Ah… about Bullfighting at San Isidro.. I will let my buddy Sue, a writer who lives in Barcelona, tell you more about it, in today’s guestpost, right here..
The torero with nerves of steel in Corrida Vic-Fezensac (France) 2013
Pictures credit: Romain Tastet (do check out this awesome photoset on Flickr – the images are magnificent!)
A fight between man and a weakened, enraged bull can never be a fair fight. Were he not drained of blood and strength prior to the actual fight with the torero (bullfighter), by lancers followed in the second phase by three banderillas who each attempt to plant two barbed sticks each in the bull’s shoulders, there would be no bullfighting at all. For a bull weighs up to 600kg – sheer muscle and sinew – and is a lethal beast.
This “art form” prevails in Mexico, Portugal, the south of France and many Central and South American countries, apart from Spain (it is banned in Catalonia). It’s easy to vilify bullfighting, as an editorial in The Boston Globe did on the 27 of May”. And it seems to be a tradition on the wane, with less than 9 per cent of Spaniards saying they attend bullfights at all.
Aficionados nevertheless cling to bullfighting with passion, perhaps understanding on a visceral level what GK Chesterton, the prince of paradox, had to say about courage (even it be brutal courage) in 1908. It is “a strong desire to live taking the form of a readiness to die”. Of a soldier surrounded by enemies, Chesterton went further to say that, “he must seek his life in a spirit of furious indifference to it; he must desire life like water and yet drink death like wine.”
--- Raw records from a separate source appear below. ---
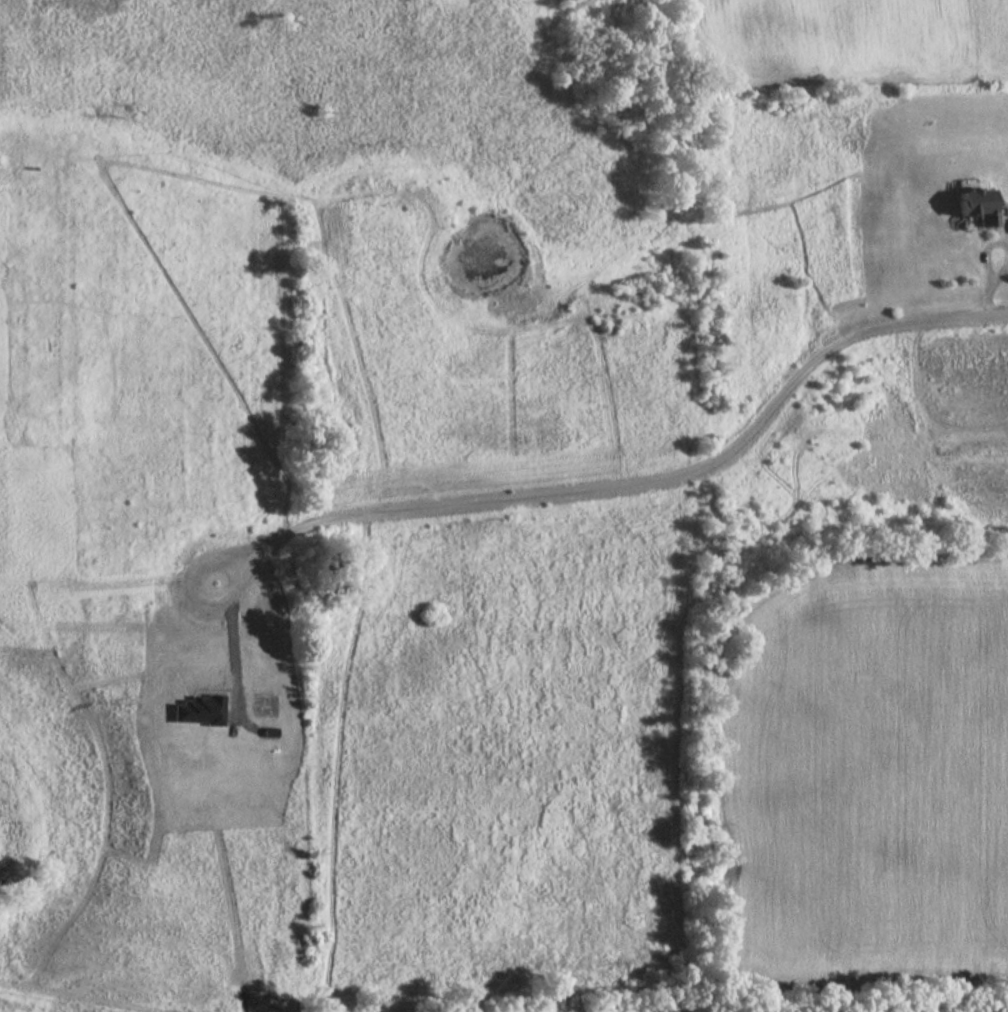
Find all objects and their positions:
building: (972, 205)
road: (627, 485)
crop: (870, 781)

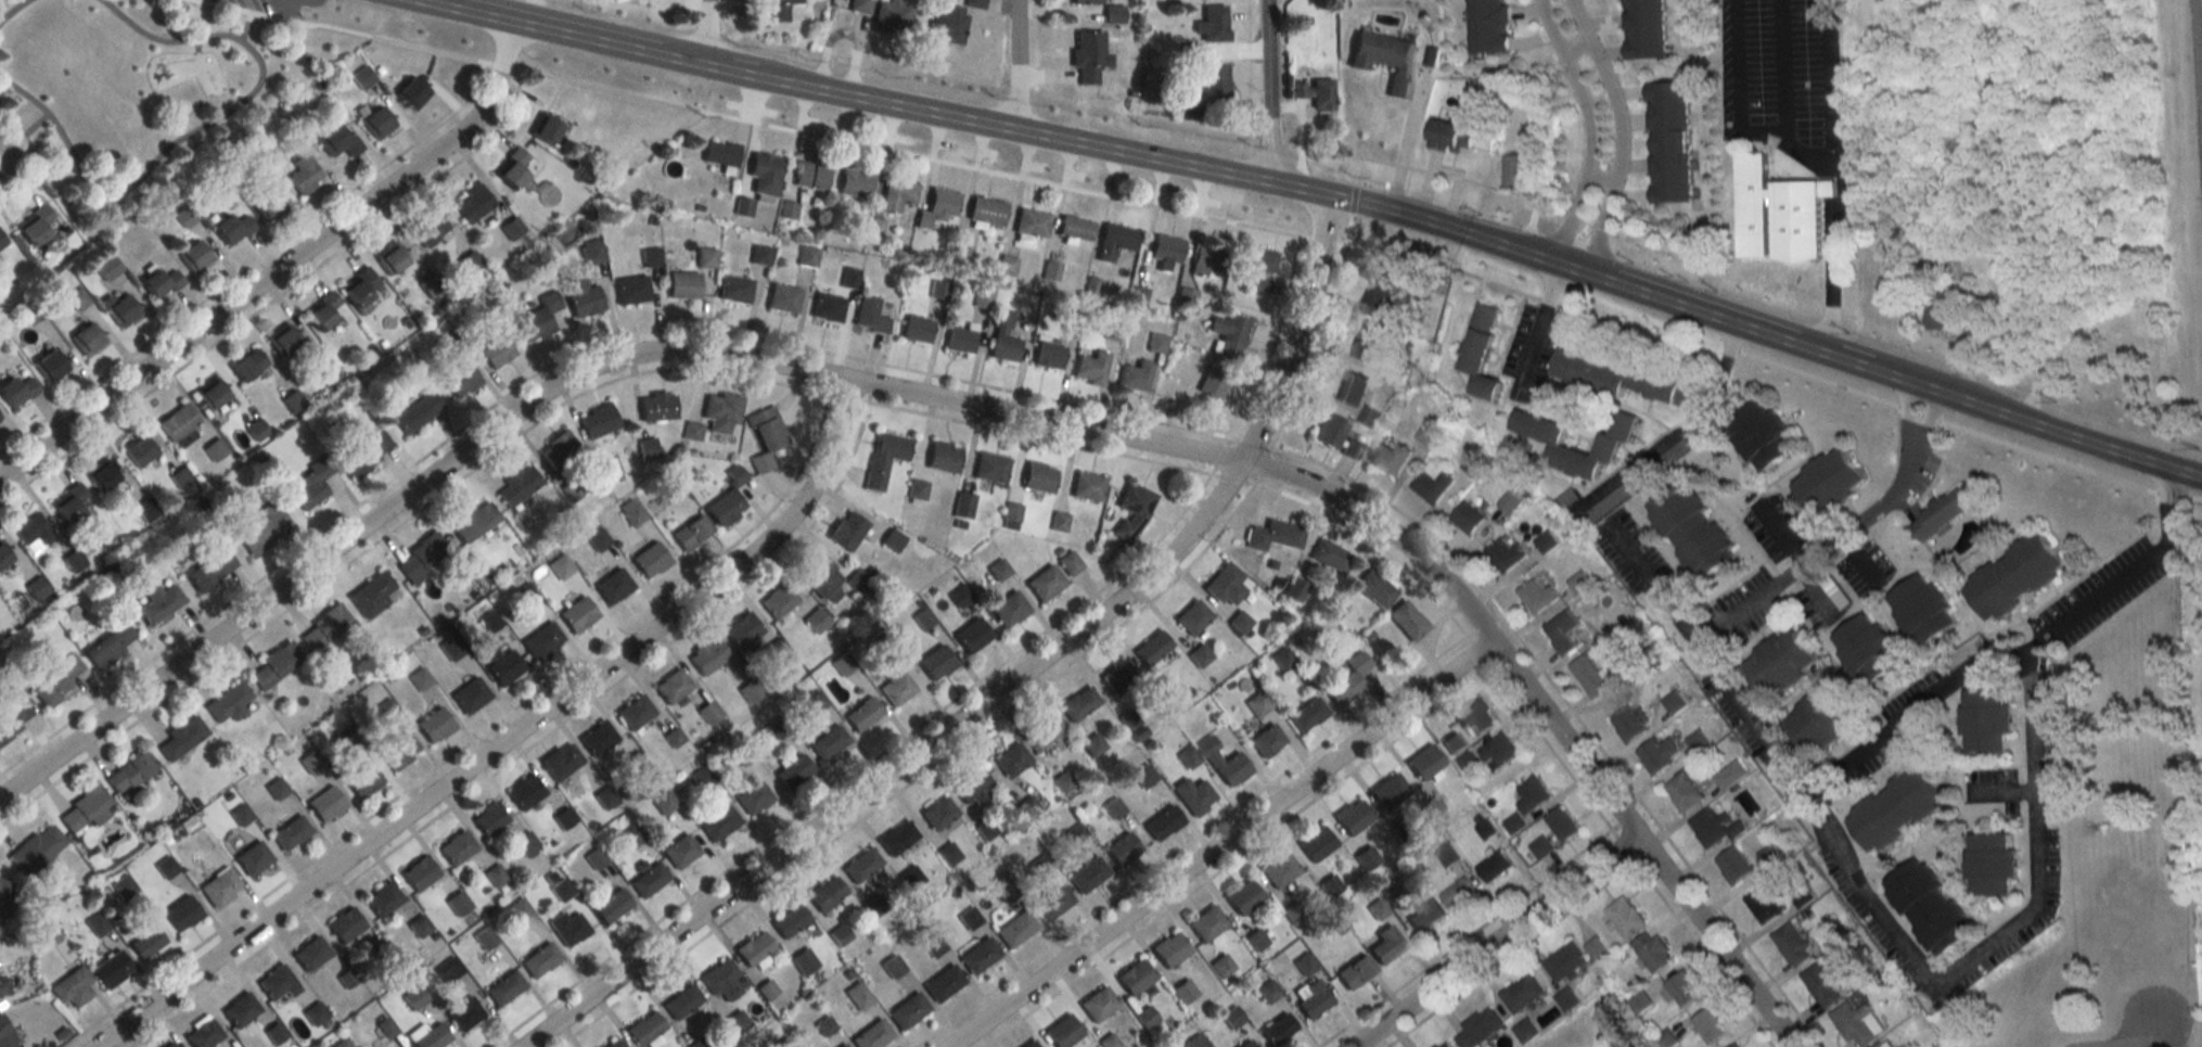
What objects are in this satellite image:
road: (431, 2)
building: (1088, 2)
building: (973, 3)
road: (12, 10)
building: (778, 10)
building: (1113, 15)
building: (890, 17)
building: (946, 24)
building: (1212, 24)
building: (1487, 26)
building: (1643, 29)
road: (706, 33)
road: (180, 40)
road: (197, 45)
road: (1573, 47)
building: (1087, 57)
building: (1384, 59)
road: (1735, 63)
road: (1014, 67)
road: (1782, 71)
building: (362, 78)
road: (1829, 81)
park: (156, 86)
building: (1205, 89)
road: (1268, 90)
building: (410, 93)
building: (1314, 93)
road: (45, 115)
building: (376, 123)
road: (1590, 126)
building: (544, 129)
road: (1620, 131)
building: (1450, 138)
building: (336, 142)
building: (1668, 143)
road: (1406, 145)
road: (163, 154)
building: (719, 154)
building: (517, 155)
road: (31, 159)
building: (1515, 172)
road: (1601, 173)
building: (303, 175)
building: (510, 175)
building: (764, 175)
building: (810, 176)
building: (854, 184)
road: (1319, 192)
building: (896, 195)
building: (471, 203)
building: (266, 205)
building: (938, 208)
road: (1826, 208)
building: (1780, 209)
building: (986, 212)
road: (1191, 214)
building: (1031, 223)
building: (36, 226)
building: (511, 228)
building: (231, 229)
building: (1074, 229)
building: (428, 230)
building: (1116, 241)
building: (1, 243)
building: (1165, 248)
building: (591, 253)
building: (759, 255)
building: (807, 256)
building: (194, 257)
building: (705, 258)
building: (391, 259)
building: (1255, 259)
building: (1207, 260)
building: (470, 262)
building: (106, 268)
road: (281, 269)
building: (848, 277)
building: (1260, 283)
building: (159, 284)
building: (682, 285)
building: (734, 289)
building: (359, 290)
building: (631, 290)
building: (1185, 297)
building: (782, 298)
building: (1375, 298)
building: (77, 299)
building: (583, 299)
building: (826, 307)
building: (122, 311)
building: (323, 312)
building: (870, 316)
building: (539, 317)
building: (1936, 317)
road: (1538, 328)
building: (1228, 329)
building: (915, 330)
building: (1114, 331)
building: (87, 339)
building: (1002, 339)
building: (959, 340)
building: (283, 341)
building: (1367, 342)
building: (1157, 343)
building: (1480, 352)
building: (496, 353)
building: (1048, 356)
building: (247, 365)
building: (49, 366)
building: (1091, 368)
building: (330, 375)
building: (1135, 376)
building: (459, 380)
building: (1623, 380)
building: (1212, 383)
road: (559, 385)
building: (1351, 389)
building: (17, 392)
building: (209, 395)
building: (656, 407)
building: (721, 412)
building: (417, 413)
building: (1368, 417)
building: (598, 421)
building: (177, 422)
building: (1328, 431)
road: (1682, 431)
building: (692, 432)
building: (1427, 433)
building: (1761, 436)
building: (765, 437)
building: (1607, 445)
building: (647, 449)
building: (1351, 449)
building: (138, 450)
building: (215, 450)
building: (559, 452)
building: (366, 454)
building: (942, 457)
building: (884, 458)
building: (1390, 459)
building: (608, 467)
building: (990, 468)
building: (734, 476)
building: (102, 477)
building: (1039, 477)
building: (181, 478)
building: (1431, 482)
building: (1828, 483)
building: (312, 484)
building: (517, 485)
building: (1087, 487)
building: (915, 492)
building: (962, 505)
building: (72, 506)
building: (724, 508)
building: (146, 509)
building: (1131, 511)
building: (631, 513)
building: (1940, 513)
building: (1466, 518)
building: (472, 521)
building: (1058, 521)
building: (264, 528)
building: (846, 530)
building: (1690, 530)
building: (31, 532)
building: (690, 534)
building: (1274, 535)
building: (892, 539)
road: (1841, 539)
building: (1504, 554)
building: (4, 555)
building: (1330, 556)
building: (420, 558)
building: (649, 560)
building: (1068, 562)
building: (998, 569)
building: (210, 570)
building: (818, 574)
building: (2012, 577)
building: (1044, 582)
building: (1578, 583)
building: (1225, 584)
building: (613, 586)
building: (1375, 588)
building: (1295, 589)
road: (1650, 592)
building: (373, 594)
building: (1536, 596)
building: (777, 600)
building: (160, 603)
building: (1334, 607)
building: (1008, 608)
building: (1922, 609)
building: (577, 615)
building: (1192, 617)
building: (1407, 619)
building: (815, 620)
building: (1238, 622)
building: (326, 626)
building: (741, 629)
building: (1561, 631)
building: (971, 634)
building: (543, 642)
building: (109, 645)
building: (1151, 648)
building: (1867, 648)
road: (2016, 654)
building: (706, 655)
building: (1199, 655)
building: (1282, 658)
building: (935, 661)
building: (1779, 662)
building: (275, 666)
building: (503, 668)
building: (1589, 676)
building: (1119, 678)
building: (1348, 680)
building: (56, 682)
road: (1010, 682)
building: (672, 686)
building: (896, 688)
building: (470, 695)
building: (1673, 702)
building: (228, 703)
building: (1078, 703)
building: (1257, 704)
building: (634, 712)
building: (709, 712)
building: (11, 713)
building: (861, 714)
building: (1307, 714)
road: (1551, 715)
building: (1128, 719)
building: (1474, 719)
building: (1821, 719)
building: (1986, 719)
building: (1630, 722)
building: (433, 725)
road: (1749, 727)
building: (1046, 734)
building: (182, 737)
building: (598, 738)
building: (1266, 740)
building: (1697, 741)
building: (828, 742)
road: (507, 743)
building: (1453, 743)
building: (399, 749)
building: (1498, 750)
building: (1658, 753)
building: (1010, 759)
building: (561, 760)
building: (1466, 761)
building: (1222, 762)
building: (1424, 762)
building: (793, 771)
building: (129, 772)
building: (702, 776)
building: (362, 779)
building: (1064, 783)
building: (970, 788)
building: (1389, 790)
building: (524, 791)
building: (1682, 791)
building: (1532, 794)
building: (1193, 795)
building: (752, 797)
building: (663, 801)
building: (325, 803)
building: (1896, 807)
building: (1026, 808)
building: (1985, 808)
building: (85, 810)
building: (938, 812)
building: (1352, 817)
building: (489, 818)
building: (565, 818)
building: (719, 822)
building: (1161, 822)
building: (1513, 823)
building: (1561, 823)
building: (1712, 827)
building: (984, 829)
building: (1486, 829)
building: (291, 832)
building: (632, 835)
building: (896, 836)
road: (1219, 842)
building: (1315, 843)
building: (525, 844)
building: (456, 847)
building: (1541, 847)
building: (37, 849)
building: (1121, 849)
building: (680, 850)
building: (947, 854)
building: (253, 857)
building: (1365, 857)
building: (1991, 863)
building: (861, 865)
building: (1733, 865)
building: (1493, 866)
building: (1279, 869)
building: (419, 873)
building: (1087, 874)
building: (648, 879)
building: (220, 888)
building: (1006, 892)
building: (825, 893)
building: (1458, 893)
building: (3, 894)
building: (1242, 897)
building: (382, 898)
building: (1050, 902)
building: (457, 903)
building: (1762, 904)
building: (611, 905)
building: (874, 906)
building: (1929, 906)
building: (181, 913)
building: (1426, 916)
building: (1624, 917)
building: (789, 920)
building: (1206, 923)
building: (345, 925)
building: (419, 926)
building: (568, 928)
building: (1015, 929)
building: (838, 934)
building: (484, 938)
road: (1492, 939)
road: (2000, 939)
building: (147, 941)
building: (1791, 944)
building: (1386, 945)
building: (933, 946)
building: (753, 948)
building: (1596, 948)
building: (1169, 949)
building: (1651, 951)
building: (310, 953)
building: (978, 955)
building: (539, 960)
building: (803, 961)
building: (1565, 962)
building: (111, 969)
building: (1355, 972)
building: (1134, 977)
building: (720, 979)
building: (277, 982)
building: (943, 983)
building: (1822, 984)
building: (3, 987)
building: (72, 987)
building: (504, 988)
building: (1683, 988)
building: (766, 990)
building: (1183, 990)
building: (1268, 991)
building: (1522, 992)
building: (1311, 997)
building: (1566, 999)
building: (681, 1001)
building: (1097, 1003)
building: (239, 1009)
building: (907, 1011)
building: (463, 1013)
building: (314, 1014)
building: (1145, 1017)
building: (1231, 1017)
building: (736, 1022)
building: (1856, 1023)
building: (1709, 1025)
building: (385, 1027)
building: (1479, 1027)
building: (644, 1028)
building: (1277, 1028)
building: (1062, 1031)
building: (5, 1033)
building: (202, 1033)
building: (274, 1033)
road: (2132, 1033)
building: (871, 1035)
building: (431, 1037)
building: (1195, 1042)
building: (341, 1043)
building: (614, 1043)
building: (783, 1043)
building: (698, 1044)
building: (1030, 1044)
building: (1245, 1044)
building: (1444, 1044)
building: (168, 1045)
building: (841, 1045)
building: (1735, 1045)

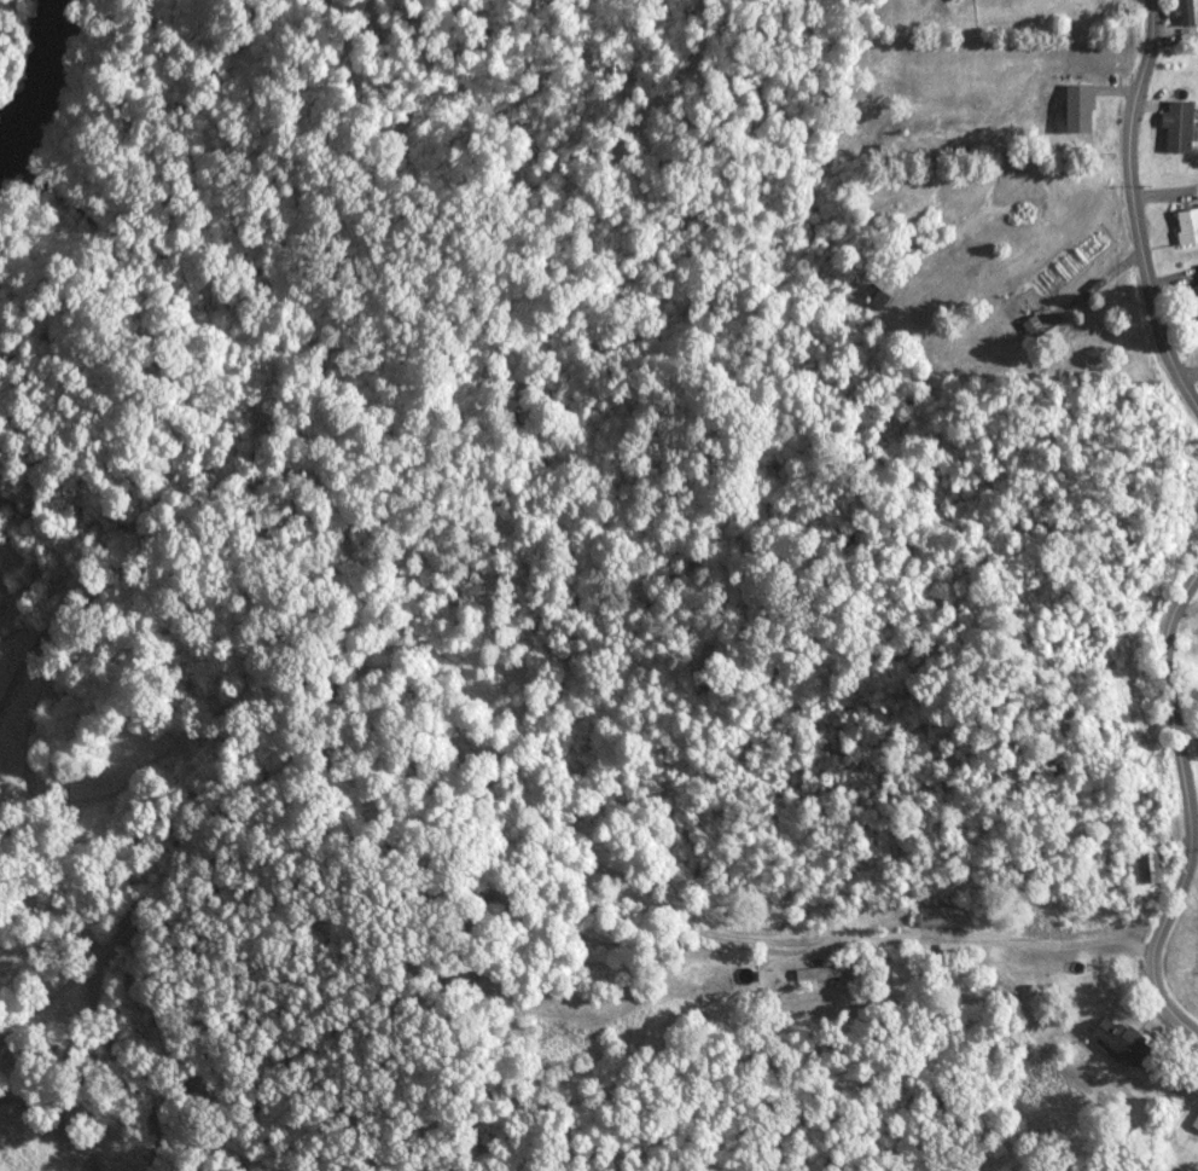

The Feria de San Isidro 2013 (which lasts from the 9th of May till the 2nd of June) in Madrid, is the most prestigious bullfighting event in the world. Novices and veterans from all over come here to test their mettle. Some, who play to the crowd with flamboyance, but who achieve to kill their bulls with sloppy moves, are derided by purists who would rather such bullfighters not be granted honours befitting grand masters. Others make it a veritable art – edging on the bull with intricate passes with their cape, done with clean, successive movements.
Though executed with bravado and elegance as the bull charges dead on toward the torero, a split second of misjudgment results in a goring. Such was the fate of José Ramón García ‘Chechu’, who, during the 18th bullfight with toros (bulls) of Montealto marked by bleak moments with occasional wind and rain, was thrown in the air by the bull, causing a wound of 25 cm in the back thigh. Alberto Aguilar, who substituted Fernando Cruz, faced an unpredictable first bull: just as Alberto was aiming to thrust his sword between the shoulder blades and into the aorta or heart of the beast – the moment in which man is most vulnerable – it lunged at him and missed Alberto by inches.
Manolete, considered the greatest bullfighter of all time, was known for his nerve and ability to stand very still while passing the bull close to his body. “His style was sober and serious, with few concessions to the gallery.” He died following a goring in his right upper leg as he killed the fifth bull of the day. Mortal risks remain, and the bullfighting arena has a specialist surgeon onsite to conduct emergency operations. A priest is also at hand to give the last rites to those who need it.
I remember watching a bullfight live almost 20 years ago and feeling bad to see the bull being weakened in two prior stages before the actual bullfight. The only way in which a beast with a powerfully built neck and shoulders will lower himself is through the progressive weakening of those muscles. I will never go to a bullfight again, but feel less able to pass judgment now on those who love it.
There is no doubt about it: this dance with Death, played out with pomp and ceremony, is still a lavish spectacle. The sartorial splendor of the traje de luces (suit of lights) worn by a bullfighter is such that it takes 150 hours to sew the elaborate and amazingly sturdy attire resplendent with sequins and reflective threads of gold or silver by hand. Santos Garcia, one of the bullfighting world’s star tailors, told EFEstilo [correct spelling]: “The outfits must fit a bullfighter like a glove.” Bullfighting outfits, which are made to last 20 or 30 years, are usually worn only “two or three times” by their original owner, Garcia said, such is the rigour of the fight. For all the beauty, savagery, and drama of raw emotions felt in the bullring, bullfighting – a tradition which dates back to antiquity – is something which will continue to spark unfathomable passions in man.